Yes, it’s laughable, or at least it should be. But Miller’s likely intent is no joke. The U.S. Supreme Court is already poised to block the ability of colleges to consider race in admissions. I don’t think it was an accident that Miller left out “college admission” in his plea for victims.
And in case you’re not all in on President Biden’s re-election, this Washington Post article, which also details the successes Miller’s America First Legal group has had, should do it:
The group’s mission was fueled by more than $6.3 million in donations last year, recent tax filings show, including about $1.3 million from the Conservative Partnership Institute, whose leadership includes key figures in the effort to overturn the 2020 election. Steve Wynn, the casino magnate who resigned as finance chair of the Republican National Committee in 2018 amid allegations of sexual misconduct, is an AFL donor, according to two people familiar with the group’s work who were not authorized to speak publicly about its fundraising. Wynn, who has denied the allegations, declined to comment.

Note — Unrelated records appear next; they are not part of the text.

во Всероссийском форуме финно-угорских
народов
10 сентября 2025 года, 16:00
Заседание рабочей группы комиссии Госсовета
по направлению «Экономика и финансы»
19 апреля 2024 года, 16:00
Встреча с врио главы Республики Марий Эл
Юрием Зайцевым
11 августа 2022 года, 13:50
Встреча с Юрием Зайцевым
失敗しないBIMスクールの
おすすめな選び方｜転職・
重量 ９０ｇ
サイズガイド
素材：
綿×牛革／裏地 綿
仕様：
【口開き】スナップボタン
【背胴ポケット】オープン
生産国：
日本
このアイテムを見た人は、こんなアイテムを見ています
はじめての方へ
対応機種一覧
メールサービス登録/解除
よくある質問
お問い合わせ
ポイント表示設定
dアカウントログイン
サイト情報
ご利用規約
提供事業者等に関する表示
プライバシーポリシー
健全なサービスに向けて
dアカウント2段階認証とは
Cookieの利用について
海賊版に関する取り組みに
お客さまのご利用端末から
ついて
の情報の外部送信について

AFL is part of a constellation of groups led by Trump allies that represent an administration-in-waiting upon his potential return to the White House. AFL’s all-White, all-male board includes loyalists who recently trekked to Mar-a-Lago for Trump’s 2024 campaign announcement, including Miller, who helped write the speech, former Office of Management and Budget head Russell Vought and former acting attorney general Matthew G. Whitaker. Miller, who is expected to work for the 2024 campaign, received $110,762 from AFL last year, about $134,000 from his Save America political committee since Trump left office, and is slated to be paid about $80,000 by the General Services Administration as part of Trump’s post-presidency funds, government documents show.
Does the name “Conservative Partnership Institute” ring a bell? I’ll bet it will to Clarence Thomas, though probably not enough to get him to recuse. The great Jane Mayer wrote last year that in 2020, CPI’s senior director of policy spoke of meeting weekly with Ginni Thomas’ Groundswell group. I doubt that’s the only connection to the Thomases.